### WORK ORDER
In the data, find each line where the word "Table" appears and list that line.

### COLLECTED MATERIAL
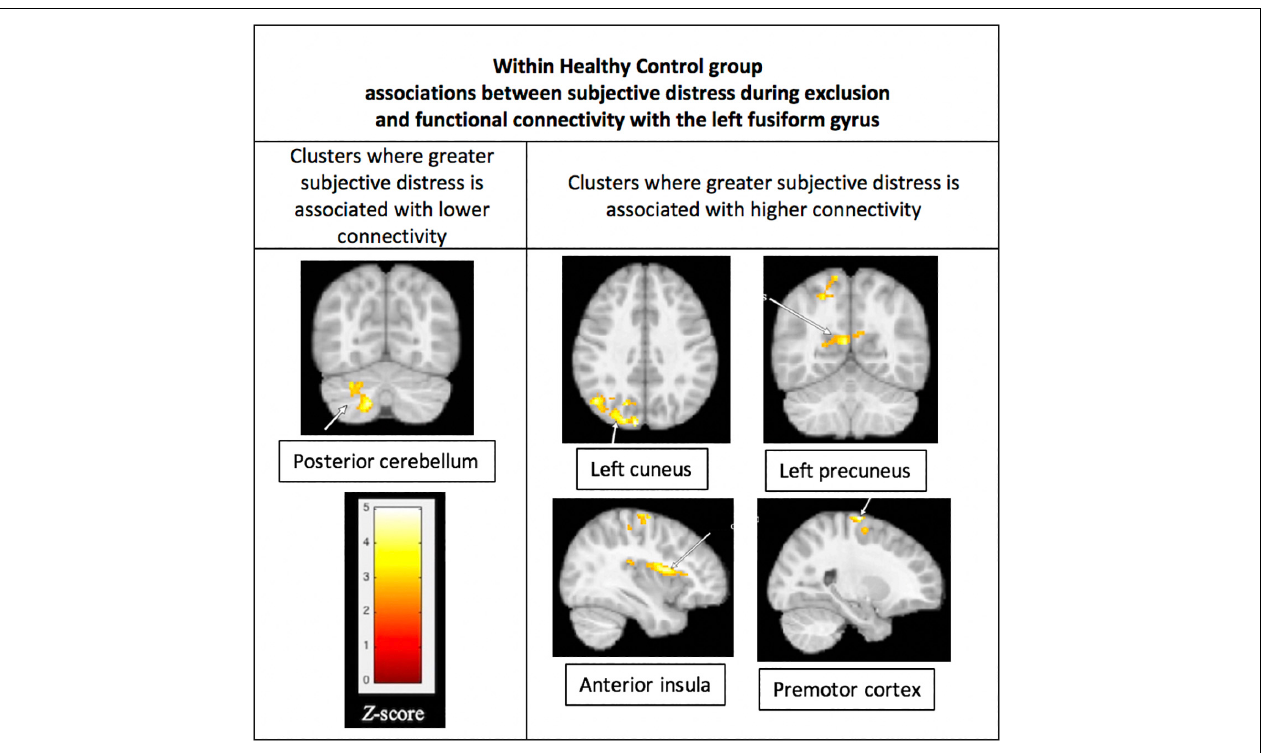
FIGURE 5 | Associations between subjective distress and functional connectivity with the left fusiform gyrus (FFG). Within the HC group, greater distress during social exclusion was associated with lower connectivity between the fusiform gyrus and the left posterior cerebellum ( p = 0.004), shown in the (left) column of the figure. Also for the HC group, greater distress was associated with higher connectivity of the cuneus, precuneus, insula, and premotor cortex, as shown in the (right) column. Functional connectivity was performed using the left FFG cluster as the seed in a generalized PPI analysis, with a threshold of p < 0.05, FWE corrected at the cluster level. Results were not significant within the Bipolar Disorder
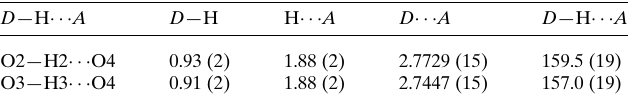
Table 1 Hydrogen-bond geometry (A˚ , (cid:3) ).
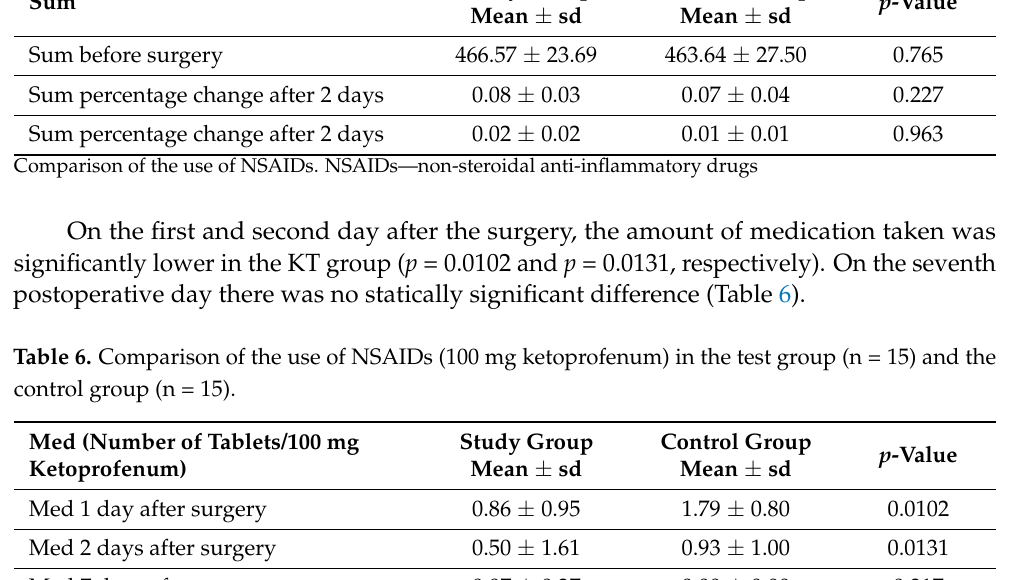
Table 5. Comparison of the facial tissue swelling in the test group (n = 15) and the control group (n = 15). Sum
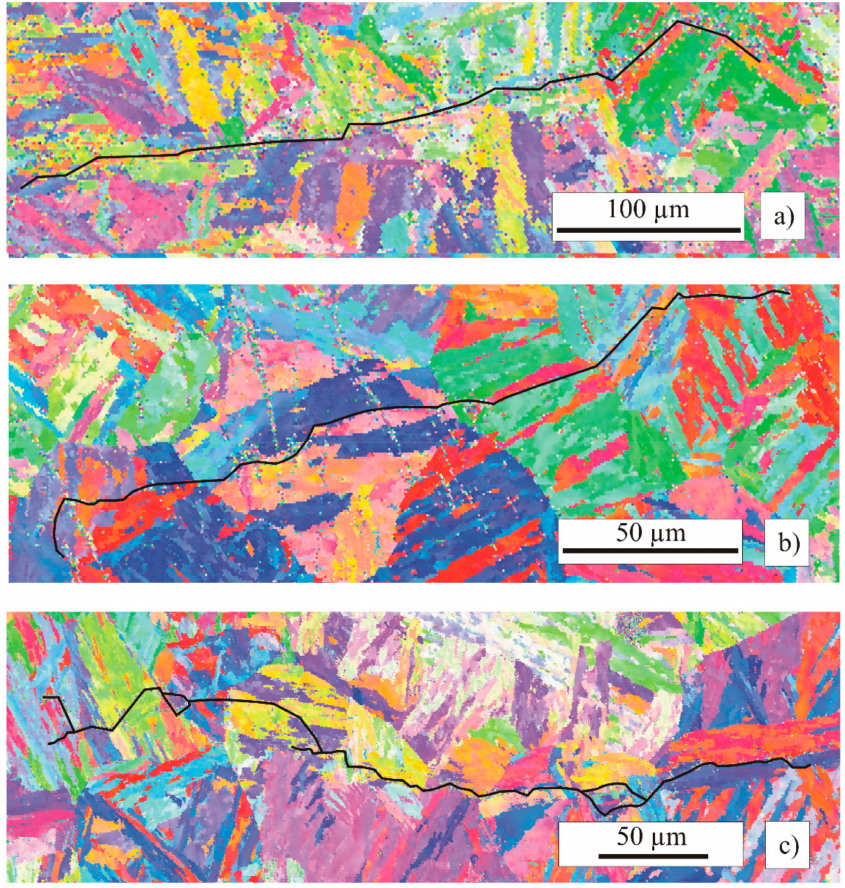
Figure 11. EBSD scan of X3 specimen: ( a ) in vacuum (75.000 cycles), ( b ) at laboratory air (50.000 cycles) and ( c ) precharged (40.000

### RESPONSE TO THIS TASK
Table 1 Hydrogen-bond geometry (A˚ , (cid:3) ).
Table 5. Comparison of the facial tissue swelling in the test group (n = 15) and the control group (n = 15). Sum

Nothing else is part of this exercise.